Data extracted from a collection

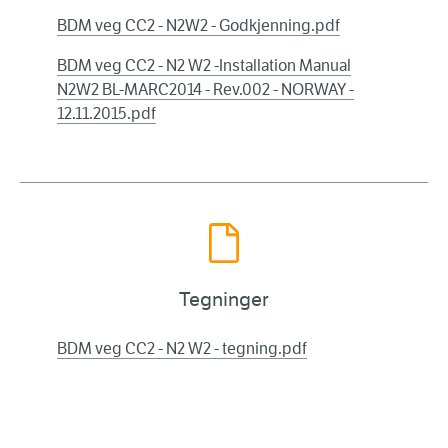
BDM veg CC2 - N2W2 - Godkjenning.pdf
BDM veg CC2 - N2 W2 -Installation Manual
N2W2 BL-MARC2014 - Rev.002 - NORWAY -
12.11.2015.pdf
Tegninger
BDM veg CC2 - N2 W2 - tegning.pdf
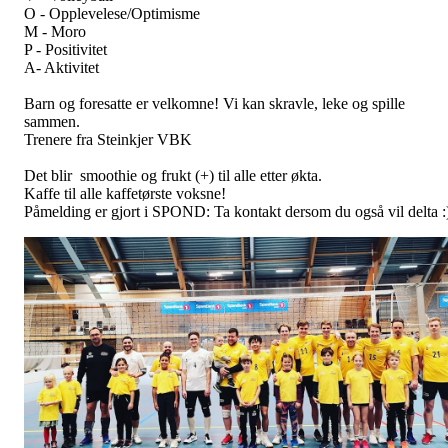
O - Opplevelese/Optimisme
M - Moro
P - Positivitet
A- Aktivitet
Barn og foresatte er velkomne! Vi kan skravle, leke og spille
sammen.
Trenere fra Steinkjer VBK
Det blir smoothie og frukt (+) til alle etter økta.
Kaffe til alle kaffetørste voksne!
Påmelding er gjort i SPOND: Ta kontakt dersom du også vil delta :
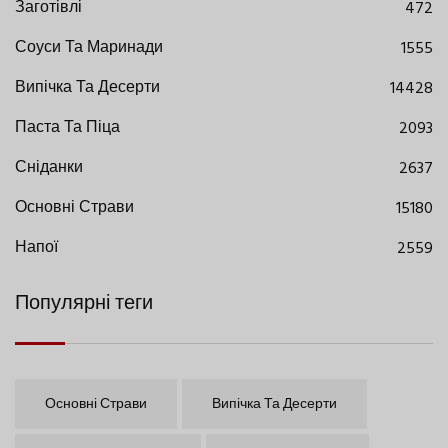
Заготівлі
472
Соуси Та Маринади
1555
Випічка Та Десерти
14428
Паста Та Піца
2093
Сніданки
2637
Основні Страви
15180
Напої
2559
Популярні теги
Основні Страви
Випічка Та Десерти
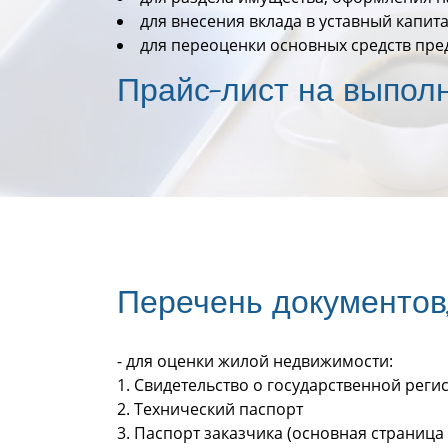
для внесения вклада в уставный капит
для переоценки основных средств пре
Прайс-лист на выпол
Перечень документов
- для оценки жилой недвижимости:
1. Свидетельство о государственной реги
2. Технический паспорт
3. Паспорт заказчика (основная страница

**WHAT YOU ARE ASKED TO DO:** The expected output is the exact run of lines from the one containing "Паста Та Піца" through the final line of the data above, both ends included, with no pictures.

**TASK OUTPUT:**
Паста Та Піца
2093
Сніданки
2637
Основні Страви
15180
Напої
2559
Популярні теги
Основні Страви
Випічка Та Десерти
для внесения вклада в уставный капит
для переоценки основных средств пре
Прайс-лист на выпол
Перечень документов
- для оценки жилой недвижимости:
1. Свидетельство о государственной реги
2. Технический паспорт
3. Паспорт заказчика (основная страница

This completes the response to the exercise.